### PAGE EXTRACT
==================================================

Patriotic Chocolate Chip Cookie Cups (Printable)

Festive bite-sized cookie cups with colorful frosting.

# What You’ll Need:

→ Cookie Dough

01 - 1 cup unsalted butter, softened
02 - 3/4 cup brown sugar, packed
03 - 1/2 cup granulated sugar
04 - 2 large eggs
05 - 2 tsp vanilla extract
06 - 2 1/4 cups all-purpose flour
07 - 1/2 tsp baking soda
08 - 1/2 tsp salt
09 - 1 1/2 cups semisweet chocolate chips

→ Frosting & Decorating

10 - 1/2 cup unsalted butter, softened
11 - 2 cups powdered sugar
12 - 2-3 tbsp milk
13 - 1 tsp vanilla extract
14 - Red gel food coloring
15 - Blue gel food coloring
16 - Red, white, and blue sprinkles

# How To Make It:

01 - Preheat oven to 350°F. Grease a 24-cup mini muffin tin thoroughly.
02 - In a large bowl, cream together unsalted butter, brown sugar, and granulated sugar until the mixture is light and fluffy.
03 - Beat in the eggs one at a time, ensuring each is fully incorporated before adding the next. Stir in the vanilla extract.
04 - In a separate bowl, whisk together the all-purpose flour, baking soda, and salt until well blended.
05 - Gradually add the dry ingredients to the wet mixture, mixing on low speed until just combined. Avoid overmixing.
06 - Fold the semisweet chocolate chips into the dough using a spatula.
07 - Scoop approximately 1 tablespoon of dough into each mini muffin cup. Press the dough down slightly with your fingers to create a shallow well.
08 - Bake for 10 to 12 minutes, or until the edges are lightly golden.
09 - Remove the tin from the oven and immediately use the back of a spoon to gently press down the centers of the cookies to reinforce the cup shape.
10 - Allow the cookie cups to cool in the pan for 10 minutes before transferring them to a wire rack to cool completely.

==================================================

### TRY IT
Rewrite the cookie cup recipe above from "10 - 1/2 cup" up to and including "until well blended.", swapping every "vanilla extract" for "almond extract".

### ENTRIES SUPPLIED
==================================================

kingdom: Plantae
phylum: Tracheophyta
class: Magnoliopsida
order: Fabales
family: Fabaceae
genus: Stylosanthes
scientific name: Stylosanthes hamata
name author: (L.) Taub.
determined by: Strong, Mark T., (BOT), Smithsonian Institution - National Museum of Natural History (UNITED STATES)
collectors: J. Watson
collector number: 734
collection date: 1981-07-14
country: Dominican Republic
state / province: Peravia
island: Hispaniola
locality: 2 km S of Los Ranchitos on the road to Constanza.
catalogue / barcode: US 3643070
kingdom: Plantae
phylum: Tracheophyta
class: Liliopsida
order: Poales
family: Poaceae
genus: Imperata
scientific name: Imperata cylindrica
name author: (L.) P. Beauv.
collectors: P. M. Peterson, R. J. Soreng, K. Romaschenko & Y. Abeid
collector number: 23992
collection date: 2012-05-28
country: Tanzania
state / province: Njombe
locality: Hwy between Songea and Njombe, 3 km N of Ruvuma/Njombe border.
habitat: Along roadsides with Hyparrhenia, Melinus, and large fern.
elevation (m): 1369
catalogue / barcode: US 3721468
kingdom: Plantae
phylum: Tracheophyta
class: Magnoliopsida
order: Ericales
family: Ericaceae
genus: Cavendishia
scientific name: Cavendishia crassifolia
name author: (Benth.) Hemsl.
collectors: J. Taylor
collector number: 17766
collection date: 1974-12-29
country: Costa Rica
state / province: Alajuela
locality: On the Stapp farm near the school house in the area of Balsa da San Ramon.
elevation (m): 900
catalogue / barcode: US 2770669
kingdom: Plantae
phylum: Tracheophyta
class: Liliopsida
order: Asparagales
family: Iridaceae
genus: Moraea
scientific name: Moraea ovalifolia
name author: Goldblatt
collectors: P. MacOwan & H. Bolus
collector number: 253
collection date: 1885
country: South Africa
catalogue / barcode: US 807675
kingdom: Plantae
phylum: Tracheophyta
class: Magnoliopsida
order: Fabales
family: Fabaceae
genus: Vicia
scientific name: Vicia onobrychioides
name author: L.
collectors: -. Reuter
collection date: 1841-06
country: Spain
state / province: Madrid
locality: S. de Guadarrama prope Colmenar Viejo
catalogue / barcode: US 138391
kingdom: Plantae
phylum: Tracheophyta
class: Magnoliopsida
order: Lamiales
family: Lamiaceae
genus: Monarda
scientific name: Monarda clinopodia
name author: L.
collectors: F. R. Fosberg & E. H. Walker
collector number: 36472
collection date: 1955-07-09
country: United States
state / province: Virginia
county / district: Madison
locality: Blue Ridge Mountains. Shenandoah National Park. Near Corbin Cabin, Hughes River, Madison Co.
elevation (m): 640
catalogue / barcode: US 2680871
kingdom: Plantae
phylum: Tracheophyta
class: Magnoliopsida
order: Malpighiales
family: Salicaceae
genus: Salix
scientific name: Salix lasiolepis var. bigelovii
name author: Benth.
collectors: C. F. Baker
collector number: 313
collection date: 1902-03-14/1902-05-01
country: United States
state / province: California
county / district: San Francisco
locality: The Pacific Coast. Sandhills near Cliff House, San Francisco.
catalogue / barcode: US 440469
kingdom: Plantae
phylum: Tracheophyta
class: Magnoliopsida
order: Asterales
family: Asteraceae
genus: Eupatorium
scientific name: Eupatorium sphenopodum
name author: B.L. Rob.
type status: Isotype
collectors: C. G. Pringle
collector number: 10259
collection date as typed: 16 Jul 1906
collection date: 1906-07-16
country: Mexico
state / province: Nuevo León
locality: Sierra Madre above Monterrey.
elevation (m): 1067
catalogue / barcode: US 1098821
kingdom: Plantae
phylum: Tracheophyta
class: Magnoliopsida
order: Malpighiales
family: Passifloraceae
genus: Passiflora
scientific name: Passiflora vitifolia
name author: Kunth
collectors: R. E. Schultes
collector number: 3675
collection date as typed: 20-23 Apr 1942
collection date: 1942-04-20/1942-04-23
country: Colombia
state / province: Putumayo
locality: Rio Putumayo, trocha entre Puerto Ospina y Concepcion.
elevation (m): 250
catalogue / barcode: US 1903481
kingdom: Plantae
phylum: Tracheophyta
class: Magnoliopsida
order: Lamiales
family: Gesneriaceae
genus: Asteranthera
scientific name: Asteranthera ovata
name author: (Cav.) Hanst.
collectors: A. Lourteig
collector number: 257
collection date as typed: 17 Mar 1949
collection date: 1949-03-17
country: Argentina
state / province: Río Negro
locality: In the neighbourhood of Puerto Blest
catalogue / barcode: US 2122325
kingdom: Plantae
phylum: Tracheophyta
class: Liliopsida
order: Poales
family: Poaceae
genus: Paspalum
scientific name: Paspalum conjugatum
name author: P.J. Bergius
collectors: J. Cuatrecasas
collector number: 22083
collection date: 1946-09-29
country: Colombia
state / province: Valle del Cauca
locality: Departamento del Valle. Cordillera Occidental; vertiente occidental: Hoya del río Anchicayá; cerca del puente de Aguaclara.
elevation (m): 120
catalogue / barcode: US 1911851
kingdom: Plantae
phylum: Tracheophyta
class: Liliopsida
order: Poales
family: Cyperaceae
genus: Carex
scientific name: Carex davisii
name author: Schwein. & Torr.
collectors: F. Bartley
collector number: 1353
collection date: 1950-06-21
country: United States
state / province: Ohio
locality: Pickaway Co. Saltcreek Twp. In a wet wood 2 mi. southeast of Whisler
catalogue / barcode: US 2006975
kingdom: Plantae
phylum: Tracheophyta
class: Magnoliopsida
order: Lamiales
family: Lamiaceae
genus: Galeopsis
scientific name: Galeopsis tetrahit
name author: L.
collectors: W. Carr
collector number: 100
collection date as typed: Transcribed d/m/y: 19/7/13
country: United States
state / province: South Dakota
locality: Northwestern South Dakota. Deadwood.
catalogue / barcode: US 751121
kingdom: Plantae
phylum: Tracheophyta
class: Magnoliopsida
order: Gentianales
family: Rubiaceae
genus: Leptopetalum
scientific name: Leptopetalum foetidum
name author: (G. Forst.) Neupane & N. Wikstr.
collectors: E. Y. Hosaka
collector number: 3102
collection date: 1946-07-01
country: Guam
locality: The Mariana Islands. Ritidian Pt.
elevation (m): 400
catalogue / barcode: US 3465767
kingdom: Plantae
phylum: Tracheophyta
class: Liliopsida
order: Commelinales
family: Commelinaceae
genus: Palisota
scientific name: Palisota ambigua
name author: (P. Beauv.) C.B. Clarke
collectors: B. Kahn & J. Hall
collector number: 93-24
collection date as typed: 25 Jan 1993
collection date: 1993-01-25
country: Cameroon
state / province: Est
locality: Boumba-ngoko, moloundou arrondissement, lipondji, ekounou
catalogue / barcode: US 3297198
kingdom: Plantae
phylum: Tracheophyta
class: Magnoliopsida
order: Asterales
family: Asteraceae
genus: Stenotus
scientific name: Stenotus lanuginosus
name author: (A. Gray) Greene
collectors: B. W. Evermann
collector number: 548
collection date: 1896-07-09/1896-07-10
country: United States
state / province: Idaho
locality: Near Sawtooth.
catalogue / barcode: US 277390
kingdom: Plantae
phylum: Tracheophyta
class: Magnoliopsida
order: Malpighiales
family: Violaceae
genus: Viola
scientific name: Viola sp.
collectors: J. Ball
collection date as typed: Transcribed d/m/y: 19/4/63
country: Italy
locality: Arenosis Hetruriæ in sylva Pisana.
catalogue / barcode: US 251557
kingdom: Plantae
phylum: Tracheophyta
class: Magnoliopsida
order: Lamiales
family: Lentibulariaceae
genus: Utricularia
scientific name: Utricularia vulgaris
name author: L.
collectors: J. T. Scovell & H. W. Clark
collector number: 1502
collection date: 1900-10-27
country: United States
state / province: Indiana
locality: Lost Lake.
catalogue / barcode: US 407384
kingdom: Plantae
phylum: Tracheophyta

==================================================

### SOLUTION TO THIS EXERCISE
10 - 1/2 cup unsalted butter, softened
11 - 2 cups powdered sugar
12 - 2-3 tbsp milk
13 - 1 tsp almond extract
14 - Red gel food coloring
15 - Blue gel food coloring
16 - Red, white, and blue sprinkles

# How To Make It:

01 - Preheat oven to 350°F. Grease a 24-cup mini muffin tin thoroughly.
02 - In a large bowl, cream together unsalted butter, brown sugar, and granulated sugar until the mixture is light and fluffy.
03 - Beat in the eggs one at a time, ensuring each is fully incorporated before adding the next. Stir in the almond extract.
04 - In a separate bowl, whisk together the all-purpose flour, baking soda, and salt until well blended.